Next the doctor gave Ted a shot to sedate him. He didn't even seem to notice it. I was talking to him telling him what a good dog he was and how much we love him. It only took a few minutes for him to put his head down. Of course, in the midst of all of this I needed to give them my debit card (good God, how many bills am I not going to be able to pay this month?!) and decide whether I want his remains, or a mass cremation, or do I want to take him home. I decide on the mass cremation. He will always be in our hearts! Then, the vet and another tech come in. Teddy is laying there, tongue sticking out, eyes almost closed and I am sobbing while they give him the blue concoction that will ease him into what I hope to be a doggie paradise.




He's gone. That was it. The vet was crying, gave me a hug then I went and hugged Shelby and we went home. That was it. Didn't seem like enough. He was a good dog. An annoying, heavy panting, huge dustmop of a dog. But a good dog. He was ALWAYS smiling! His eyes were gorgeous! Poor Wilbur got a complex because he's not the 'pretty' one. But Wilbur is here and he loves us, and I really hope he's going to last for a long long time. 'Cuz I don't know if I can go through this again anytime soon! My tear ducts have gotten a big workout this weekend. I am surprised I have any tears left, but they haven't stopped. I'm feeling better than I did yesterday. Shelby seems to be fine. She told me that Teddy is in heaven and is working on finding the perfect dog for us to get next time!!! I'm hoping it's smaller, preferably a Cavalier King Charles Spaniel (black & tan or tri-color please) with a long life ahead of it!

Okay folks, that's it. I've written enough for one day. To those of you that I share this with - thank you for reading! Thank you for any thoughts you care to share.
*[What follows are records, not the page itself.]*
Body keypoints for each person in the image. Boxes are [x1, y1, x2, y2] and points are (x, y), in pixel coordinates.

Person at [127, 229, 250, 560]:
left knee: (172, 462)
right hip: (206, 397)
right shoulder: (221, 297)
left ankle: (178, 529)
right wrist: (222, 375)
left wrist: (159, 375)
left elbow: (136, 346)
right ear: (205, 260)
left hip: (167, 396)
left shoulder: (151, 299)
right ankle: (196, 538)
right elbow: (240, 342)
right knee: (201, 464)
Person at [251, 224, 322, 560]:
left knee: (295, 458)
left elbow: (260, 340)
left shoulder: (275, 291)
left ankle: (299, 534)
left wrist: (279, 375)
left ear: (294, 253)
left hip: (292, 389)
Teddy Bear, we miss you so much! Thank you for spending your last 11 months with us!


Comments

  1. Oh I am so very very sorry. I have been there and find comfort in the following:

    The Last Battle
    If it should be that I grow frail and weak, and pain should keep me from my sleep,
    Then will you do what must be done, for this -- the last battle -- can't be won.
    You will be sad I understand, but don't let grief then stay your hand,
    For on this day, more than the rest, your love and friendship must stand the test.
    We have had so many happy years, you wouldn't want me to suffer so.
    When the time comes, please, let me go.
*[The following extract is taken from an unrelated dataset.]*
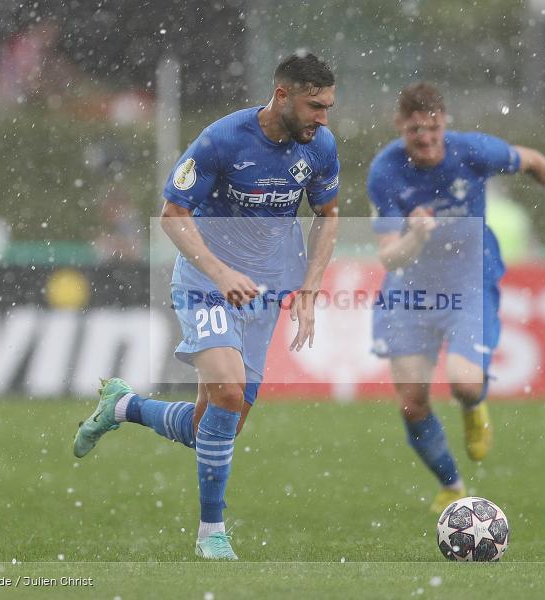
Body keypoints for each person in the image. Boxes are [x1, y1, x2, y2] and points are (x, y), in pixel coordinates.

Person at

    Take me to where to my needs they'll tend, only, stay with me till the end
    And hold me firm and speak to me, until my eyes no longer see.
    I know in time you will agree, it is a kindness you do to me.
    Although my tail its last has waved, from pain and suffering I have been saved.
    Don't grieve that it must be you, who has to decide this thing to do;
    We've been so close -- we two -- these years, don't let your heart hold any tears.